> _Exercise objective_
Return all entries verbatim; skip any pictures.

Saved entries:
----------------------------------------

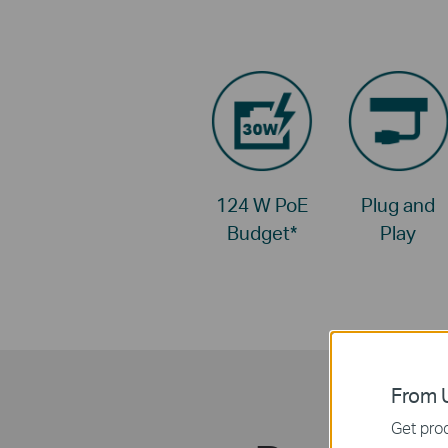
124 W PoE
Plug and
Budget
*
Play
From U
Get prod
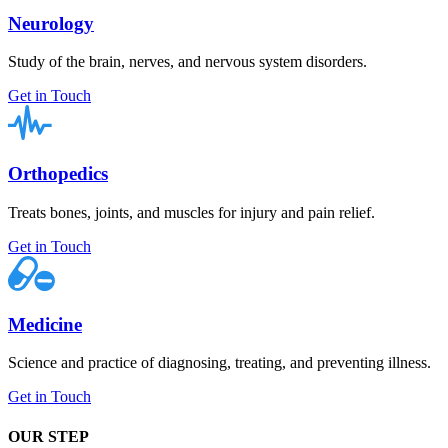
Neurology
Study of the brain, nerves, and nervous system disorders.
Get in Touch
Orthopedics
Treats bones, joints, and muscles for injury and pain relief.
Get in Touch
Medicine
Science and practice of diagnosing, treating, and preventing illness.
Get in Touch
OUR STEP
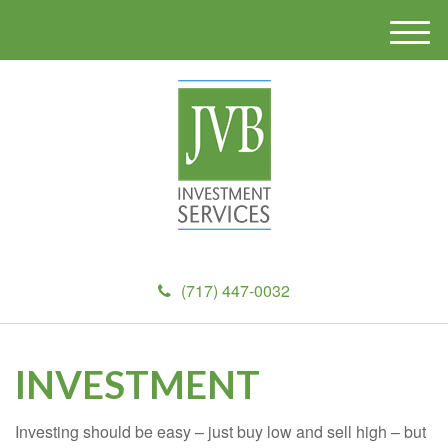
M
e
n
u
(717) 447-0032
INVESTMENT
Investing should be easy – just buy low and sell high – but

----------------------------------------

> _Exercise answer_
124 W PoE
Plug and
Budget
*
Play
From U
Get prod
Neurology
Study of the brain, nerves, and nervous system disorders.
Get in Touch
Orthopedics
Treats bones, joints, and muscles for injury and pain relief.
Get in Touch
Medicine
Science and practice of diagnosing, treating, and preventing illness.
Get in Touch
OUR STEP
M
e
n
u
(717) 447-0032
INVESTMENT
Investing should be easy – just buy low and sell high – but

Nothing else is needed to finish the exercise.